Keywords

1 Introduction

When trying to detect changes in car accident statistics, police analysts are faced with a large amount of incidents on the one hand and many attributes with several attribute values leading to multitudinous possible combinations on the other. Of course, not all combinations and changes therein are essential to decide upon police actions to enhance road safety. But defining potentially interesting combinations to track in advance can lead to a narrow perspective on the actual situation. If there was an increase in the frequency of a particular combination, which had not manually been predefined, this increase would remain unrecognized and therefore untreated by the police for some periods. Tracking changes manually in these numerous operating figures is not possible.

We propose an automated approach based on Frequent Itemset Mining to detect significant changes in the statistical figures. It is based on the known Apriori algorithm which we apply to monthly slices of accident data to retain a sequence of monthly support values for each itemset. With these sequences, we try to classify the itemsets according to their appearance frequencies in each month. One major question to be answered within our framework is how to find changing itemsets that are worth being presented to the police analyst.

This paper is organized as follows: In Sect. 2, the related work is reviewed. The data set and the preparations made are then introduced in Sect. 3 before the algorithm and its parameters are presented in Sect. 4. With the frequent itemsets found for each month, we show how to detect changes in these data structures in Sect. 5. Finally, we discuss our conclusions and suggest future work in Sect. 6.

2 Related Work

There are some interesting approaches in change mining on the one hand and in association rule mining on accident data on the other hand. Song et al. [9] and Chen et al. [3] showed how to mine changes in customer behavior. They both focused on pattern mining in a marketing application. In a more general approach, Liu et al. [6] presented a method to distinguish between stable and trend rules. This approach is used for change detection in our framework.

Böttcher et al. [2] built a framework for change mining and defined the term itself. Baron et al. [1] divided the data mining process in two parts, mining the model and mining the changes, to speed up the mining process on evolving data.

As to the analysis of road accident data, Geurts et al. [4] made use of association rule mining to evaluate accident causes in so-called black spots, i. e. places where accidents regularly happen, and in contrast, the causes of accidents in other places in Belgium. Based on accident data from Florida, Pande et al. [8] conducted a market basket analysis to find associations between the accidents’ characteristics. In 2014, Moradkhani et al. [7] did the same for UK-accident data, which is the data used for this research. The main focus of all of these approaches lies on finding the root causes for accidents. None of the above evaluated the change in accident statistics.

3 Data Preparation

The GB-accident data is openly available for the years 2005–2015. All accidents with personal injuries are provided with statistical information.
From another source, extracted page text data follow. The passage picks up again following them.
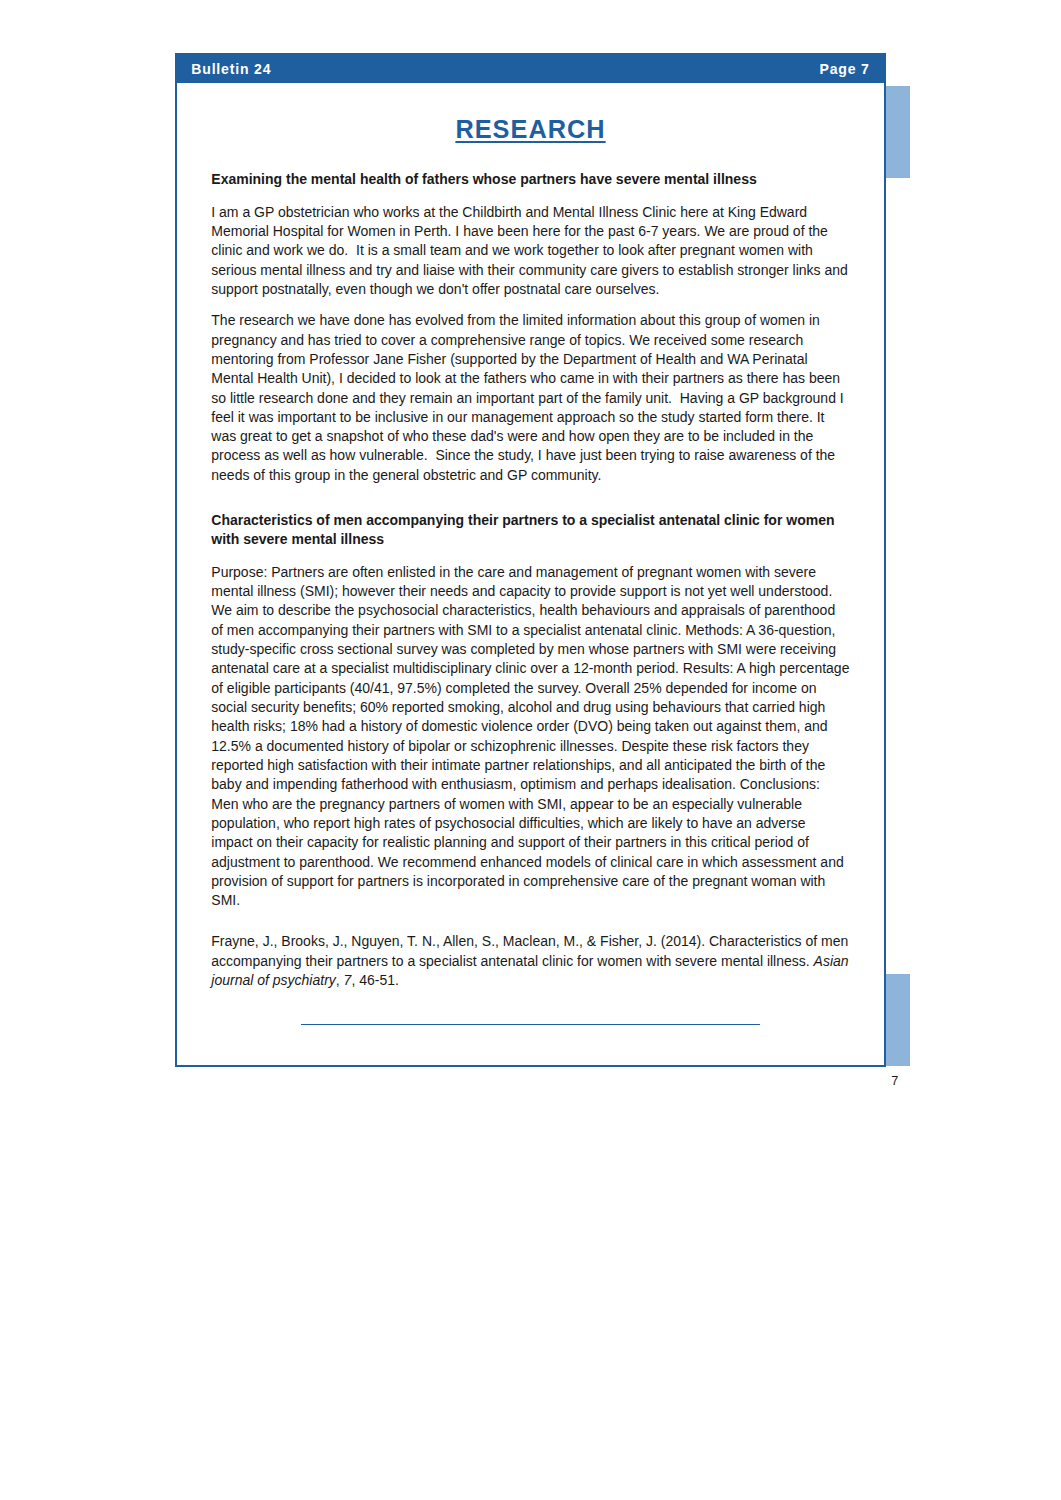Bulletin 24 Page 7
RESEARCH
Examining the mental health of fathers whose partners have severe mental illness
I am a GP obstetrician who works at the Childbirth and Mental Illness Clinic here at King Edward Memorial Hospital for Women in Perth. I have been here for the past 6-7 years. We are proud of the clinic and work we do. It is a small team and we work together to look after pregnant women with serious mental illness and try and liaise with their community care givers to establish stronger links and support postnatally, even though we don't offer postnatal care ourselves.
The research we have done has evolved from the limited information about this group of women in pregnancy and has tried to cover a comprehensive range of topics. We received some research mentoring from Professor Jane Fisher (supported by the Department of Health and WA Perinatal Mental Health Unit), I decided to look at the fathers who came in with their partners as there has been so little research done and they remain an important part of the family unit. Having a GP background I feel it was important to be inclusive in our management approach so the study started form there. It was great to get a snapshot of who these dad's were and how open they are to be included in the process as well as how vulnerable. Since the study, I have just been trying to raise awareness of the needs of this group in the general obstetric and GP community.
Characteristics of men accompanying their partners to a specialist antenatal clinic for women with severe mental illness
Purpose: Partners are often enlisted in the care and management of pregnant women with severe mental illness (SMI); however their needs and capacity to provide support is not yet well understood. We aim to describe the psychosocial characteristics, health behaviours and appraisals of parenthood of men accompanying their partners with SMI to a specialist antenatal clinic. Methods: A 36-question, study-specific cross sectional survey was completed by men whose partners with SMI were receiving antenatal care at a specialist multidisciplinary clinic over a 12-month period. Results: A high percentage of eligible participants (40/41, 97.5%) completed the survey. Overall 25% depended for income on social security benefits; 60% reported smoking, alcohol and drug using behaviours that carried high health risks; 18% had a history of domestic violence order (DVO) being taken out against them, and 12.5% a documented history of bipolar or schizophrenic illnesses. Despite these risk factors they reported high satisfaction with their intimate partner relationships, and all anticipated the birth of the baby and impending fatherhood with enthusiasm, optimism and perhaps idealisation. Conclusions: Men who are the pregnancy partners of women with SMI, appear to be an especially vulnerable population, who report high rates of psychosocial difficulties, which are likely to have an adverse impact on their capacity for realistic planning and support of their partners in this critical period of adjustment to parenthood. We recommend enhanced models of clinical care in which assessment and provision of support for partners is incorporated in comprehensive care of the pregnant woman with SMI.
Frayne, J., Brooks, J., Nguyen, T. N., Allen, S., Maclean, M., & Fisher, J. (2014). Characteristics of men accompanying their partners to a specialist antenatal clinic for women with severe mental illness. Asian journal of psychiatry, 7, 46-51.
7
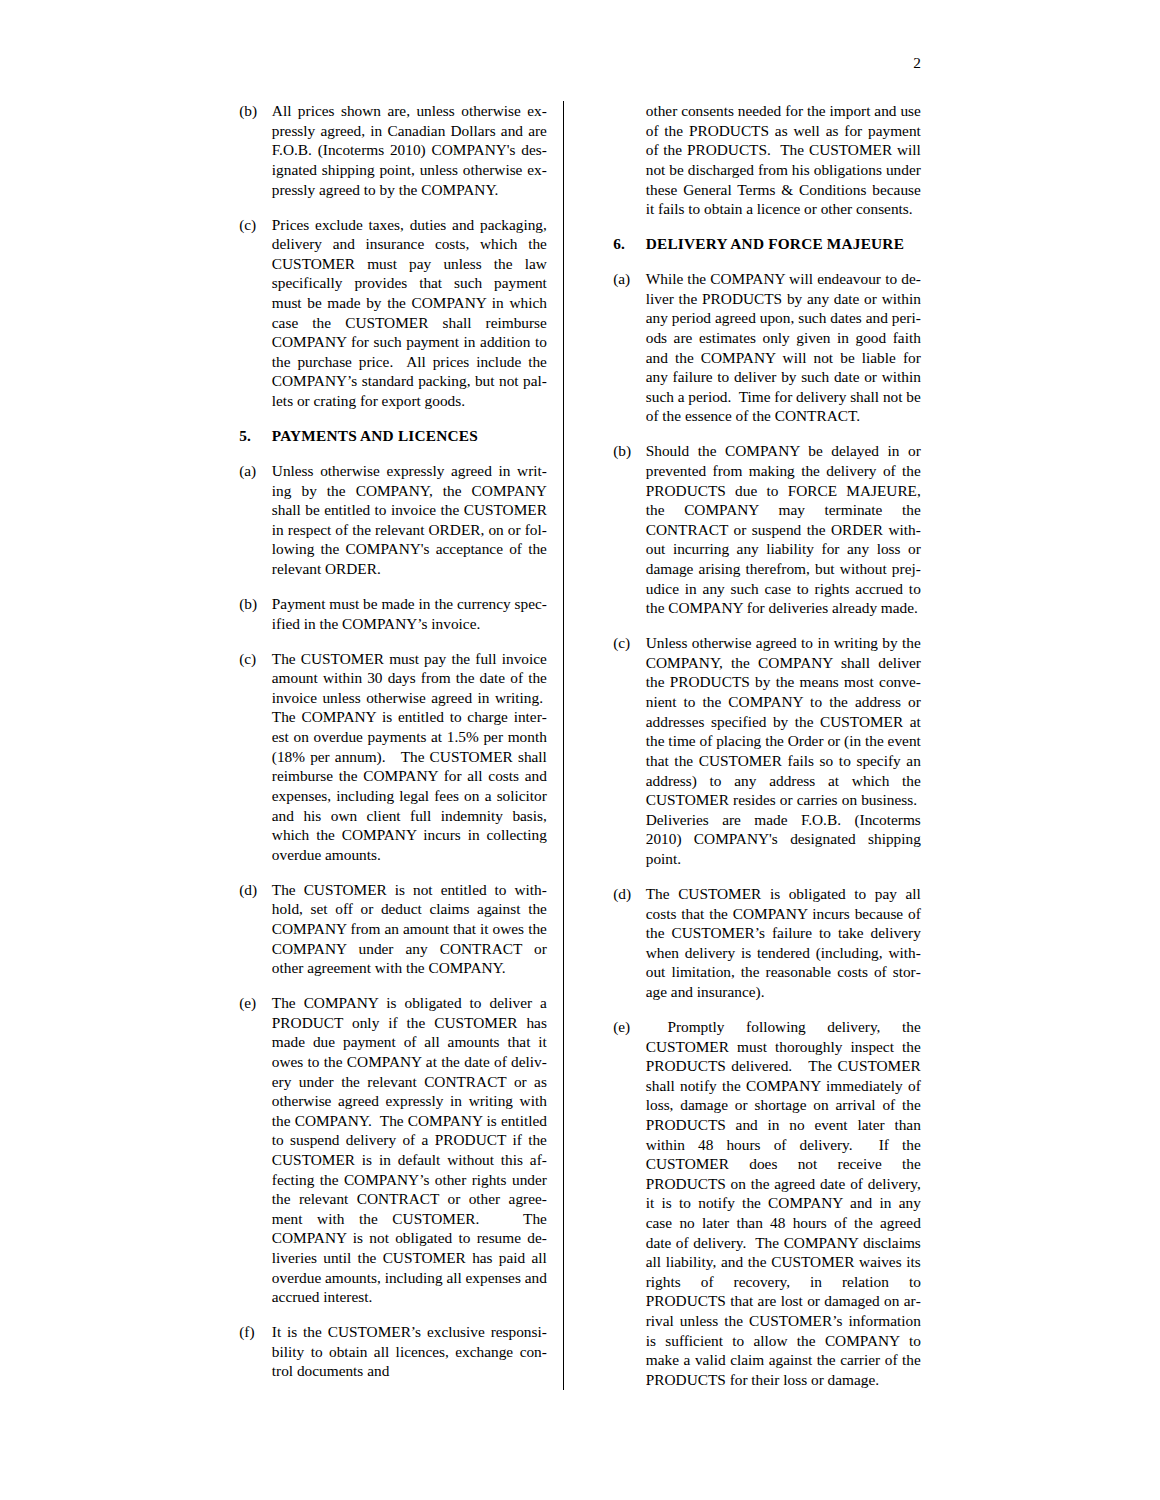2
(b) All prices shown are, unless otherwise expressly agreed, in Canadian Dollars and are F.O.B. (Incoterms 2010) COMPANY's designated shipping point, unless otherwise expressly agreed to by the COMPANY.
(c) Prices exclude taxes, duties and packaging, delivery and insurance costs, which the CUSTOMER must pay unless the law specifically provides that such payment must be made by the COMPANY in which case the CUSTOMER shall reimburse COMPANY for such payment in addition to the purchase price. All prices include the COMPANY’s standard packing, but not pallets or crating for export goods.
5. Payments and Licences
(a) Unless otherwise expressly agreed in writing by the COMPANY, the COMPANY shall be entitled to invoice the CUSTOMER in respect of the relevant ORDER, on or following the COMPANY's acceptance of the relevant ORDER.
(b) Payment must be made in the currency specified in the COMPANY’s invoice.
(c) The CUSTOMER must pay the full invoice amount within 30 days from the date of the invoice unless otherwise agreed in writing. The COMPANY is entitled to charge interest on overdue payments at 1.5% per month (18% per annum). The CUSTOMER shall reimburse the COMPANY for all costs and expenses, including legal fees on a solicitor and his own client full indemnity basis, which the COMPANY incurs in collecting overdue amounts.
(d) The CUSTOMER is not entitled to withhold, set off or deduct claims against the COMPANY from an amount that it owes the COMPANY under any CONTRACT or other agreement with the COMPANY.
(e) The COMPANY is obligated to deliver a PRODUCT only if the CUSTOMER has made due payment of all amounts that it owes to the COMPANY at the date of delivery under the relevant CONTRACT or as otherwise agreed expressly in writing with the COMPANY. The COMPANY is entitled to suspend delivery of a PRODUCT if the CUSTOMER is in default without this affecting the COMPANY’s other rights under the relevant CONTRACT or other agreement with the CUSTOMER. The COMPANY is not obligated to resume deliveries until the CUSTOMER has paid all overdue amounts, including all expenses and accrued interest.
(f) It is the CUSTOMER’s exclusive responsibility to obtain all licences, exchange control documents and
other consents needed for the import and use of the PRODUCTS as well as for payment of the PRODUCTS. The CUSTOMER will not be discharged from his obligations under these General Terms & Conditions because it fails to obtain a licence or other consents.
6. Delivery and Force Majeure
(a) While the COMPANY will endeavour to deliver the PRODUCTS by any date or within any period agreed upon, such dates and periods are estimates only given in good faith and the COMPANY will not be liable for any failure to deliver by such date or within such a period. Time for delivery shall not be of the essence of the CONTRACT.
(b) Should the COMPANY be delayed in or prevented from making the delivery of the PRODUCTS due to FORCE MAJEURE, the COMPANY may terminate the CONTRACT or suspend the ORDER without incurring any liability for any loss or damage arising therefrom, but without prejudice in any such case to rights accrued to the COMPANY for deliveries already made.
(c) Unless otherwise agreed to in writing by the COMPANY, the COMPANY shall deliver the PRODUCTS by the means most convenient to the COMPANY to the address or addresses specified by the CUSTOMER at the time of placing the Order or (in the event that the CUSTOMER fails so to specify an address) to any address at which the CUSTOMER resides or carries on business. Deliveries are made F.O.B. (Incoterms 2010) COMPANY's designated shipping point.
(d) The CUSTOMER is obligated to pay all costs that the COMPANY incurs because of the CUSTOMER’s failure to take delivery when delivery is tendered (including, without limitation, the reasonable costs of storage and insurance).
(e) Promptly following delivery, the CUSTOMER must thoroughly inspect the PRODUCTS delivered. The CUSTOMER shall notify the COMPANY immediately of loss, damage or shortage on arrival of the PRODUCTS and in no event later than within 48 hours of delivery. If the CUSTOMER does not receive the PRODUCTS on the agreed date of delivery, it is to notify the COMPANY and in any case no later than 48 hours of the agreed date of delivery. The COMPANY disclaims all liability, and the CUSTOMER waives its rights of recovery, in relation to PRODUCTS that are lost or damaged on arrival unless the CUSTOMER’s information is sufficient to allow the COMPANY to make a valid claim against the carrier of the PRODUCTS for their loss or damage.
The data set consists of 1.8 million accidents with 3.5 million vehicles and 2.6 million casualties, both having a one-to-many-relationship to accidents which has to be dissolved during data preparation. Some of the 55 variables utilized are e.g. date and time of the accident, weather conditions, type of vehicle, and age of casualty.

We decided to focus on the years 2014 and 2015 to build the analytics framework. With no other filters applied, we have a data set D consisting of 285,000 transactions with more than 300,000 different items (attribute-value-pair) after applying the following reduction methods. A single accident consists of 19–85 different items. Attributes containing location information were removed, as they were too detailed to find relevant frequencies. Attribute values like ‘data missing’ or ‘none’ were also not considered in order to prevent the mining algorithm from evaluating these uninteresting items. Moreover, attribute values with an occurrence level above 95% were pruned in advance.

Most of the attributes are provided as categorical data. The ones that are not, for example ‘hour of accident’ or ‘age of vehicle’, had to be discretized first. This is done automatically by building clusters with equal frequencies.

To analyze changes over time, D is finally separated into monthly data sets \(D_i\) and transformed to transactional data in order to find frequent itemsets.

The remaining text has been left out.